## [TASK STATEMENT]
In the entries below, some lines hold the string "linecap"; please say how many, giving the number and nothing else.

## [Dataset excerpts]
___
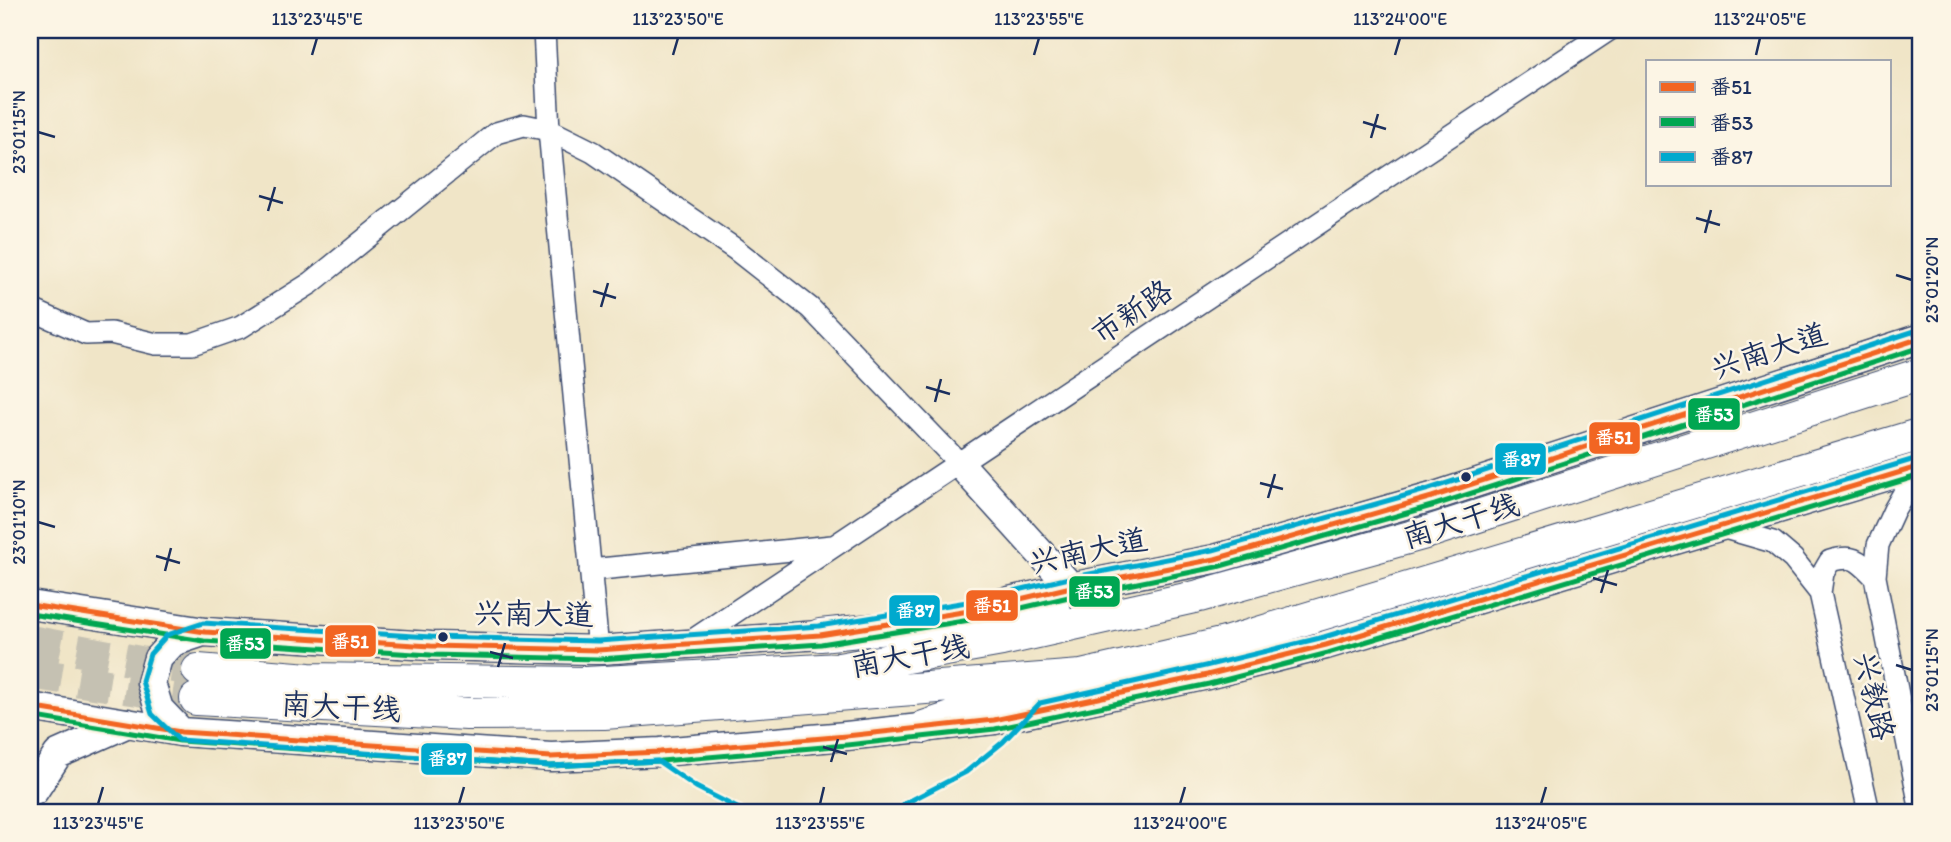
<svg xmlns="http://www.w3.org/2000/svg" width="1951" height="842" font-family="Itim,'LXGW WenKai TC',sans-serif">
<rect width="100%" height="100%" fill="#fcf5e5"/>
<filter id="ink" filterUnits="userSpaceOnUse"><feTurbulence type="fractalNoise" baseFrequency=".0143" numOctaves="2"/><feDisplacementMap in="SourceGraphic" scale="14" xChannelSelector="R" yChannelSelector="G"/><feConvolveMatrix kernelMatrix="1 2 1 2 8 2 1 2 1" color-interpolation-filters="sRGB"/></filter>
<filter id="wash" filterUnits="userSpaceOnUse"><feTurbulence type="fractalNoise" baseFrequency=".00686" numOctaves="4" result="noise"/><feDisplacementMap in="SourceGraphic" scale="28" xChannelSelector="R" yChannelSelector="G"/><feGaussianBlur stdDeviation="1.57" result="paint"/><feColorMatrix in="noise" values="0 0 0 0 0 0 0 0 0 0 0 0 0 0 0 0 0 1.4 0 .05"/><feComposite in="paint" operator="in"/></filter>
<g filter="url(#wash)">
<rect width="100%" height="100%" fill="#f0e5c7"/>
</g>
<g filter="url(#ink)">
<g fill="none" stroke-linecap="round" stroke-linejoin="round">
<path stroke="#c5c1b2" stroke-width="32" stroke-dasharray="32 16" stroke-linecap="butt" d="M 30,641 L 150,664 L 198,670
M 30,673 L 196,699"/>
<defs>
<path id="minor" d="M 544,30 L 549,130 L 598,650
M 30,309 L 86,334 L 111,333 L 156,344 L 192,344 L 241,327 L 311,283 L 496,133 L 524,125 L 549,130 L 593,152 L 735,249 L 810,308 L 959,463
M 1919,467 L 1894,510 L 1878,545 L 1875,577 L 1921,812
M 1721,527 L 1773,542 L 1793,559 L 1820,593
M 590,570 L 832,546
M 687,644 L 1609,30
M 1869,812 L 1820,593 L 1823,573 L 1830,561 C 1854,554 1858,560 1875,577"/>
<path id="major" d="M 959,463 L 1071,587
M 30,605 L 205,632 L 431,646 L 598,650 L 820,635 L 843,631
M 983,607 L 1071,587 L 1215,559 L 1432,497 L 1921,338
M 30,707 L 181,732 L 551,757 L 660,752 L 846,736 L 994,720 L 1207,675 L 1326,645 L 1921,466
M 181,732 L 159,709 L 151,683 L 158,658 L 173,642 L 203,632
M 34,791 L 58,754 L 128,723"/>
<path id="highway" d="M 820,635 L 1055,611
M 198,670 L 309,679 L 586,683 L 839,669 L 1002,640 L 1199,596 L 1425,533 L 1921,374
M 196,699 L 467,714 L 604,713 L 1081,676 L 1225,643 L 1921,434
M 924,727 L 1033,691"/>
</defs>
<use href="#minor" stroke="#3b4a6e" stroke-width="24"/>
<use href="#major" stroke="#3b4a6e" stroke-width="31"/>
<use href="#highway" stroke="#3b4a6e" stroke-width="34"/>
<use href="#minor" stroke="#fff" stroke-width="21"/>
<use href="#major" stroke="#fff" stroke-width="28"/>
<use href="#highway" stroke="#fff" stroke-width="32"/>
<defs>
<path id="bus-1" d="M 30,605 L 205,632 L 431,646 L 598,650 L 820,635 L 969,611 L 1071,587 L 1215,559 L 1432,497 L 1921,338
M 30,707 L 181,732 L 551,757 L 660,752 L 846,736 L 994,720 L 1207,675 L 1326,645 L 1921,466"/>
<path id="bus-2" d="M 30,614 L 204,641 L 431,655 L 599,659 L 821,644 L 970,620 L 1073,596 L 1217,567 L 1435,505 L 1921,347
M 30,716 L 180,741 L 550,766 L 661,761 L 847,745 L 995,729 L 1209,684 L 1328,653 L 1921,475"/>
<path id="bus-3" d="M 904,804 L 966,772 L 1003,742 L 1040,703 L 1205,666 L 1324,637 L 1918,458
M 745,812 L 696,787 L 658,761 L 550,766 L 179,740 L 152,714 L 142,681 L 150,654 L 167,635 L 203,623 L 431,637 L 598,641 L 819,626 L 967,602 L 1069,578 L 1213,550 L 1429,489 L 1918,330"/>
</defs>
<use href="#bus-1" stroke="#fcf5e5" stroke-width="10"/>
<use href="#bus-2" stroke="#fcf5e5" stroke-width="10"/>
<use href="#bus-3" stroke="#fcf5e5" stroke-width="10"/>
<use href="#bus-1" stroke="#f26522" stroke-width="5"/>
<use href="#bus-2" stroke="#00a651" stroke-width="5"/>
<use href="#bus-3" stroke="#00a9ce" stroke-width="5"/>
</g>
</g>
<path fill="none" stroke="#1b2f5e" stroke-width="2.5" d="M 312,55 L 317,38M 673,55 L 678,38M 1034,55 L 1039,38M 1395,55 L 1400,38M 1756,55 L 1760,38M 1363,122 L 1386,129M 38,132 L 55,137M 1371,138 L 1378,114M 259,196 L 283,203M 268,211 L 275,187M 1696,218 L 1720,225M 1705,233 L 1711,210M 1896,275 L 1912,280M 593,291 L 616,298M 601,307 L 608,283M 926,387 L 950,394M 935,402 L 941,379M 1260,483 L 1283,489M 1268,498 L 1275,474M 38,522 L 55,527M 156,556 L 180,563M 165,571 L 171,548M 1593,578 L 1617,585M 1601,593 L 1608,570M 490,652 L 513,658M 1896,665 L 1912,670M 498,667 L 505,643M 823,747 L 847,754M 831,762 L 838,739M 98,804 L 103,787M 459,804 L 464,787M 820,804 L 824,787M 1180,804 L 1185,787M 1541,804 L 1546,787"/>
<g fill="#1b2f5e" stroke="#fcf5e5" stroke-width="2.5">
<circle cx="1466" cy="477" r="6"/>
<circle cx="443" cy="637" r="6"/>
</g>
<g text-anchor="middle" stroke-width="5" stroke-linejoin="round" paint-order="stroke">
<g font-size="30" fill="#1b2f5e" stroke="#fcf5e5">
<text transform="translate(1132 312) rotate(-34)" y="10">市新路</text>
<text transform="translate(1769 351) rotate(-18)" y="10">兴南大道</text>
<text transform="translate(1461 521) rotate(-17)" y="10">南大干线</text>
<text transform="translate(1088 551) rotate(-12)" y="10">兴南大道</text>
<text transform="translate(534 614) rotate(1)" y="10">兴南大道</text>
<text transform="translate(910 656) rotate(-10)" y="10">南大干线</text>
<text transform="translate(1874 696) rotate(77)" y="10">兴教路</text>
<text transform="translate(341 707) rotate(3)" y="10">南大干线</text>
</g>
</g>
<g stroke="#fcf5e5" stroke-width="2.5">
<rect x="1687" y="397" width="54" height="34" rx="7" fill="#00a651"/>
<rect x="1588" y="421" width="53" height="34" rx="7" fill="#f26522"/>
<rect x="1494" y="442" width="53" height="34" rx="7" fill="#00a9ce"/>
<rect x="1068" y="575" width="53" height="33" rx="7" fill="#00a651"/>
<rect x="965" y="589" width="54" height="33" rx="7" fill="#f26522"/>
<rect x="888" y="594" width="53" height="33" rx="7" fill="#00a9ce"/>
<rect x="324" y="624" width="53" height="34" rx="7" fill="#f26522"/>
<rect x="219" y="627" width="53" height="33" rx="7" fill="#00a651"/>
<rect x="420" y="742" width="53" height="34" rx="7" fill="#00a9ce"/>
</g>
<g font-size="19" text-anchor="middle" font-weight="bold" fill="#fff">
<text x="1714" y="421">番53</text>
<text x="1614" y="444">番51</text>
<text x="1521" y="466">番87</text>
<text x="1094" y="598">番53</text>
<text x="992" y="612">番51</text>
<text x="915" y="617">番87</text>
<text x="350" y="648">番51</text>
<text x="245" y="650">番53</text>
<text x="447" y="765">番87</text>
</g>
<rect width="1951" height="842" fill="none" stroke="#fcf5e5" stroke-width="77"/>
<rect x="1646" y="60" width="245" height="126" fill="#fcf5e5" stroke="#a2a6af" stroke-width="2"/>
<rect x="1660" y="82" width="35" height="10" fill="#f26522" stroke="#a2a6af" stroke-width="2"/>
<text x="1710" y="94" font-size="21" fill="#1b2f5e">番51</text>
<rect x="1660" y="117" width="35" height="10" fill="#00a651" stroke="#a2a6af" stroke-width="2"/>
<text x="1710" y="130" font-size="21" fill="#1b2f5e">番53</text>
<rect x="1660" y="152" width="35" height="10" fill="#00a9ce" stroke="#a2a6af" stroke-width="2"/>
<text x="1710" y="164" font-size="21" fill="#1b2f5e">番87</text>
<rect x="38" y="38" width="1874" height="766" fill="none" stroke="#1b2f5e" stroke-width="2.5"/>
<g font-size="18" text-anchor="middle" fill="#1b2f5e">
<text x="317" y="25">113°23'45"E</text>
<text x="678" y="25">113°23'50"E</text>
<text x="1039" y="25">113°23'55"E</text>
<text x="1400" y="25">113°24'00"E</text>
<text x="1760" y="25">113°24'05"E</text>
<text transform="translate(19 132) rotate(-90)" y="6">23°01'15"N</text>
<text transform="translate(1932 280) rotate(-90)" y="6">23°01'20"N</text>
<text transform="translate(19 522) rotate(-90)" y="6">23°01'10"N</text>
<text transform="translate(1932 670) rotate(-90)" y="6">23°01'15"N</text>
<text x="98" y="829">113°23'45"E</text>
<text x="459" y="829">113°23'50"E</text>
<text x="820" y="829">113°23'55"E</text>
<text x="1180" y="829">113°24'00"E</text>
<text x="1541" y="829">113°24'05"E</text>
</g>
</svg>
___
## [ANSWER FOR THIS EXERCISE]
2